The notion of Key Performance Indicators, or KPIs is by no means new in the business management world. With the growth of online businesses and the rise of real-time data collection the importance of structuring, sorting and filtering the increasing amount of internal data has increased as well.

However, most business do not really have insights into what KPIs are relevant for them and work with a standard set of metrics without adjusting it to the nature of their business. Here are some simple steps on how to build your personal system of KPIs.

Look at your business more closely. Two simple ways of doing it are designing a sales funnel for your business (that is the size of the target market, the number of leads at each stage of the buying process and how they are managed by your business system); or looking at the customer journey (at the stages a potential customer would go through in your system: from the lead to the buyer, including post-buying behaviour). The major difference between two approaches is that the fist one is more internally driven whereas the second one is externally driven or customer based.

By looking at how your marketing and sales funnel narrows through different stages you can work out relevant KPIs that will help to monitor the numbers in the funnel. Some examples are in the table below.

Total size of the target market Size of the segment you hope to reach with marketing campaigns
Number of customers who would visit the shop Number of customers who would start the buying process
Number of customers who would make the purchase Number of customers who would rebuy

Using the second, customer oriented approach you would analyse where your customers are coming from, when they mostly visit the page, and how they navigate through your shop and make their purchase decisions. This approach allows you to develop a series of “soft” or qualitative indicators that will likely be helpful in adjusting and analyzing the data you would derive using the first approach.

Hard facts about the customer: age, gender, location Soft facts about the customer: interests, hobbies
Buying situation: home, work, time of the day Buying behavior: time spent on site, number of revisits
Shopping basket: size, contents After purchase: feedback, cross-selling, rebuys

After you have a list of metrics that measure your business, decide on the most relevant indicators or KPIs that will be looked upon in the first place.

Design a dashboard for your KPIs that shows a snapshot of data you look at in the first place, as well as the development of indicators over time. In designing the dashboard you should consider the past data (e.g. average over the past month/year), the present data (think of how often you will update it: hourly, daily, weekly, etc), and the future data, i.e try to work out a system of variables in your system and incorporate this data into plotting a trend for KPIs.

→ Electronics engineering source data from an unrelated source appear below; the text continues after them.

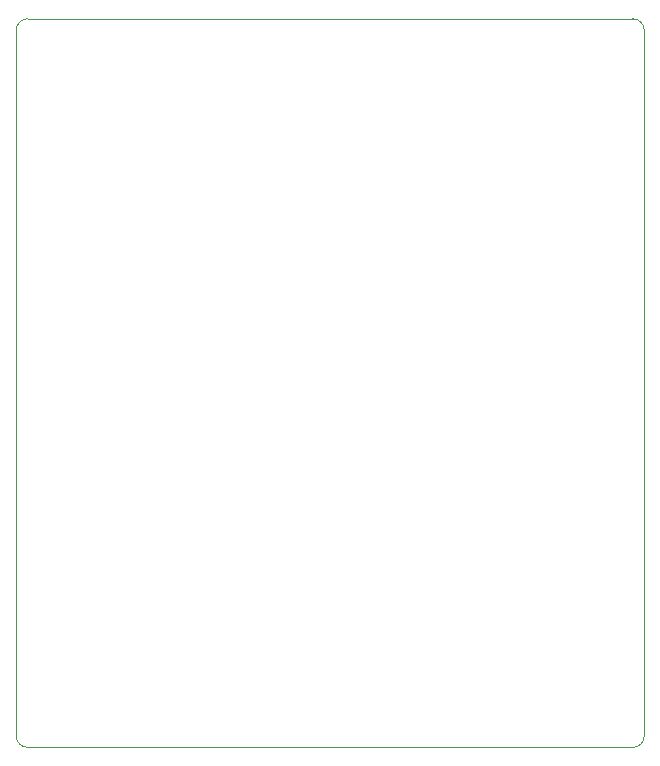
<source format=gbr>
%TF.GenerationSoftware,KiCad,Pcbnew,(5.1.6)-1*%
%TF.CreationDate,2020-07-07T17:24:47-04:00*%
%TF.ProjectId,GalvoDriver,47616c76-6f44-4726-9976-65722e6b6963,rev?*%
%TF.SameCoordinates,Original*%
%TF.FileFunction,Profile,NP*%
%FSLAX46Y46*%
G04 Gerber Fmt 4.6, Leading zero omitted, Abs format (unit mm)*
G04 Created by KiCad (PCBNEW (5.1.6)-1) date 2020-07-07 17:24:47*
%MOMM*%
%LPD*%
G01*
G04 APERTURE LIST*
%TA.AperFunction,Profile*%
%ADD10C,0.050000*%
%TD*%
G04 APERTURE END LIST*
D10*
X88500000Y-34800000D02*
G75*
G02*
X89500000Y-35800000I0J-1000000D01*
G01*
X89500000Y-95500000D02*
G75*
G02*
X88500000Y-96500000I-1000000J0D01*
G01*
X37300000Y-96500000D02*
X88500000Y-96500000D01*
X36300000Y-35800000D02*
X36300000Y-95500000D01*
X88500000Y-34800000D02*
X37300000Y-34800000D01*
X89500000Y-95500000D02*
X89500000Y-35800000D01*
X37300000Y-96500000D02*
G75*
G02*
X36300000Y-95500000I0J1000000D01*
G01*
X36300000Y-35800000D02*
G75*
G02*
X37300000Y-34800000I1000000J0D01*
G01*
M02*

</source>
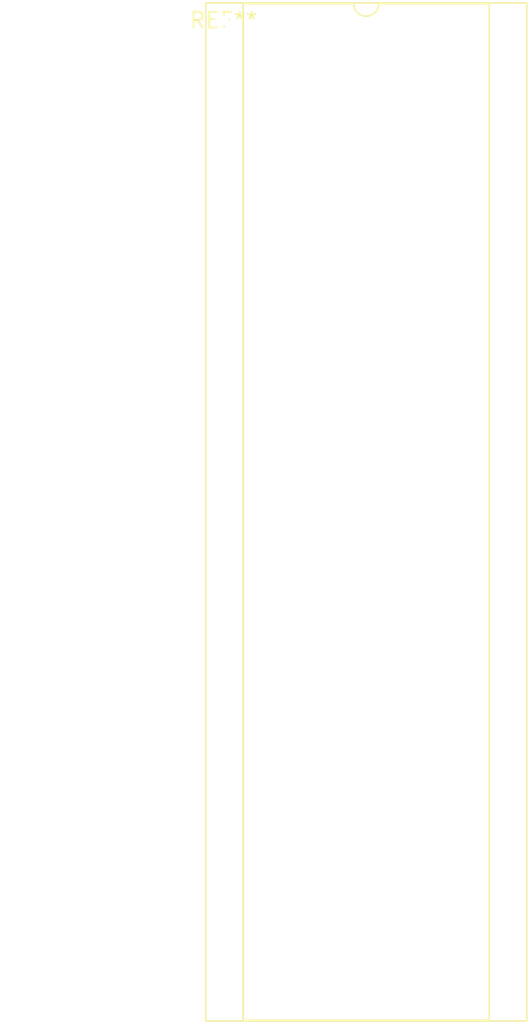
<source format=kicad_pcb>
(kicad_pcb (version 20240108) (generator pcbnew)

  (general
    (thickness 1.6)
  )

  (paper "A4")
  (layers
    (0 "F.Cu" signal)
    (31 "B.Cu" signal)
    (32 "B.Adhes" user "B.Adhesive")
    (33 "F.Adhes" user "F.Adhesive")
    (34 "B.Paste" user)
    (35 "F.Paste" user)
    (36 "B.SilkS" user "B.Silkscreen")
    (37 "F.SilkS" user "F.Silkscreen")
    (38 "B.Mask" user)
    (39 "F.Mask" user)
    (40 "Dwgs.User" user "User.Drawings")
    (41 "Cmts.User" user "User.Comments")
    (42 "Eco1.User" user "User.Eco1")
    (43 "Eco2.User" user "User.Eco2")
    (44 "Edge.Cuts" user)
    (45 "Margin" user)
    (46 "B.CrtYd" user "B.Courtyard")
    (47 "F.CrtYd" user "F.Courtyard")
    (48 "B.Fab" user)
    (49 "F.Fab" user)
    (50 "User.1" user)
    (51 "User.2" user)
    (52 "User.3" user)
    (53 "User.4" user)
    (54 "User.5" user)
    (55 "User.6" user)
    (56 "User.7" user)
    (57 "User.8" user)
    (58 "User.9" user)
  )

  (setup
    (pad_to_mask_clearance 0)
    (pcbplotparams
      (layerselection 0x00010fc_ffffffff)
      (plot_on_all_layers_selection 0x0000000_00000000)
      (disableapertmacros false)
      (usegerberextensions false)
      (usegerberattributes false)
      (usegerberadvancedattributes false)
      (creategerberjobfile false)
      (dashed_line_dash_ratio 12.000000)
      (dashed_line_gap_ratio 3.000000)
      (svgprecision 4)
      (plotframeref false)
      (viasonmask false)
      (mode 1)
      (useauxorigin false)
      (hpglpennumber 1)
      (hpglpenspeed 20)
      (hpglpendiameter 15.000000)
      (dxfpolygonmode false)
      (dxfimperialunits false)
      (dxfusepcbnewfont false)
      (psnegative false)
      (psa4output false)
      (plotreference false)
      (plotvalue false)
      (plotinvisibletext false)
      (sketchpadsonfab false)
      (subtractmaskfromsilk false)
      (outputformat 1)
      (mirror false)
      (drillshape 1)
      (scaleselection 1)
      (outputdirectory "")
    )
  )

  (net 0 "")

  (footprint "DIP-64_W22.86mm_Socket_LongPads" (layer "F.Cu") (at 0 0))

)

</source>
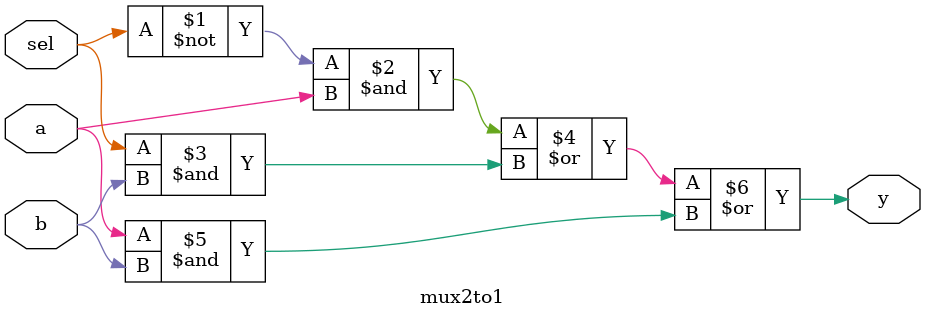
<source format=v>
module mux2to1
(input sel,a,b,
output y);

assign y =(~sel&a)|(sel&b)|(a&b);
//assign y0 = (~sel&a)|(sel&b);

endmodule 
</source>
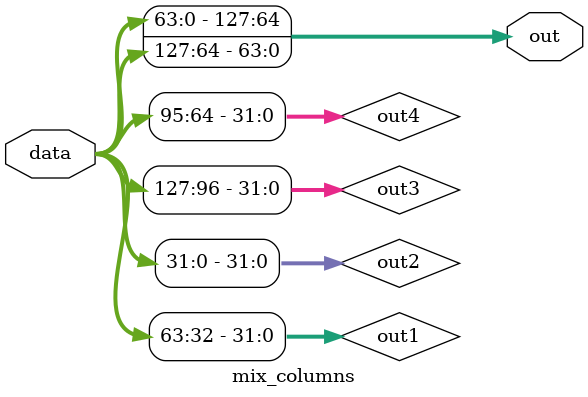
<source format=v>
`timescale 1ns / 1ps
module mix_columns(data, out);

	input [127:0]data;
	
	wire [31:0] out1;
	wire [31:0] out2;
	wire [31:0] out3;
	wire [31:0] out4;
	
	output [127:0] out;
	
	
	//take a column and rotate twice
	assign out1 = data[63:32];
	assign out2 = data[31:0];	
	assign out3 = data[127:96];
	assign out4 = data[95:64];
	
	assign out = {out1, out2, out3, out4};


endmodule

</source>
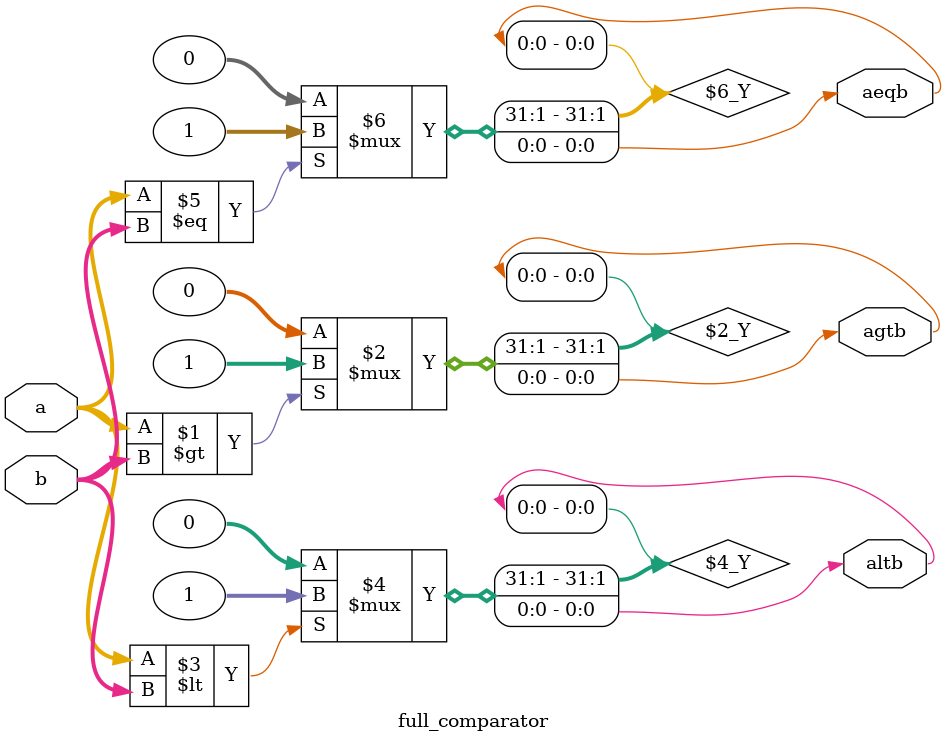
<source format=v>
/* make a full comparator with three conditions 
	a>b;	a<b ; a=b;
*/

module full_comparator #(parameter width = 8)
(
input		[width-1:0]a,
input		[width-1:0]b,
output		agtb,
output		altb,
output		aeqb
);


assign agtb 	= a>b ? 1 : 0;

assign altb	= a<b ? 1 : 0;

assign aeqb	= a == b ? 1 : 0;


endmodule 
</source>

Develop the data collection and management system that would meet your needs. Think of the tools you use (you could acquire a ready-made solution for data management, or design and program your own unique system, which will often be costly but will allow for the necessary flexibility and help to prevent data leakages). You should have basically two systems in place – one for collecting operational, daily data, and the other one for evaluating marketing or sales campaigns that only take place at certain intervals. Do not let both data flows melt into one in your system, otherwise you will have difficulty explaining the changes in KPIs over time.

Set the targets in your KPIs based on company business goals, historical values, industry average or benchmarking. Evaluate the incoming numbers at regular intervals, check them against the goals and predicted values you had set in your system, and if necessary, adjust those goals after more data has flown into the system.

Also, do not collect data just for the sake of collecting data. Your KPIs should actually be involved into your decisions, whether on operational or strategic level or at least give you valuable insights into your business and how it functions over time or under different conditions.